Assuming that $A/p$ is also regular, is it true that $p/p^2$ is a free $A/p$-module of rank equal to $\dim A_p$?

 A: Since the precise reference has not come through in the comments, let me try to answer my own question.
Let $m$ be the maximal ideal of $A$ and $k = A/m$. Since $A/p$ is regular we get that the $k$-dimension of $m/(m^2 + p)$ is equal to $\dim A - \dim A_p$.
We have the exact sequence of $k$-vector spaces:
$$0 \to p/(p \cap m^2) \to m/m^2 \to m/(p+m^2) \to 0.$$
Hence the $k$-dimension of $p/(p \cap m^2)$ is equal to $\dim A_p$. Since $pm = p \cap m^2$ (indeed, if $m_1m_2 \in p$ and $m_1,m_2 \in m$ then $m_1m_2 \in pm$, giving $p \cap m^2 \subset pm$. The other inclusion is trivial.) we get that the $k$-dimension of $p/pm$ is equal to $\dim A_p$. In particular, due to Nakayama, one can find $r_1,\ldots, r_{\dim A_p} \in p$ that are $A$-generators $p$.

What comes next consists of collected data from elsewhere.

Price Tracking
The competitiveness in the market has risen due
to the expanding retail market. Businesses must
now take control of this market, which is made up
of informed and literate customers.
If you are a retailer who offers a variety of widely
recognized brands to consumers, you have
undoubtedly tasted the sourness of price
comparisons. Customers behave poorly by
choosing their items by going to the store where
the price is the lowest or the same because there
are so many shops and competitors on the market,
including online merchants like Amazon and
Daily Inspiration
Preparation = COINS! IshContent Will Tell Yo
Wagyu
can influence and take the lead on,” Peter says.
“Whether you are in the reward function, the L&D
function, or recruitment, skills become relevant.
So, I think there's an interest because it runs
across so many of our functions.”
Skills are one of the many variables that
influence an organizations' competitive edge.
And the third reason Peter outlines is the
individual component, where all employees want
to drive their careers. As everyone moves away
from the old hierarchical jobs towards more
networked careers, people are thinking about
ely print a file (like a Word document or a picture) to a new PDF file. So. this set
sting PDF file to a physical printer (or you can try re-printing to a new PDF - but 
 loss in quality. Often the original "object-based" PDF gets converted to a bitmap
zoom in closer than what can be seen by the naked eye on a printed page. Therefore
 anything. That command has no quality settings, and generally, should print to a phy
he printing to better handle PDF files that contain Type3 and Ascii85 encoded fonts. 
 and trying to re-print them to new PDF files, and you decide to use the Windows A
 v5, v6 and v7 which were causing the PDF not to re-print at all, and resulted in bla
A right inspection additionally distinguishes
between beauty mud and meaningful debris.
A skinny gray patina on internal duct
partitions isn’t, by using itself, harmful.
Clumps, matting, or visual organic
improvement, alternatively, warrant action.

Since $ht(r_1,\ldots, r_{\dim A_p})=\dim A_p$ and $A$ is Cohen-Macaulay, by Matsumura Thm. 17.4.iii we get that $r_1,\ldots, r_{\dim A_p}$ forms a maximal regular sequence inside $p$.
Now by Matusumura Thm 16.2 we get that $p/p^2$ is a a free $A/p$-module of rank equal to $\dim A_p$, as desired.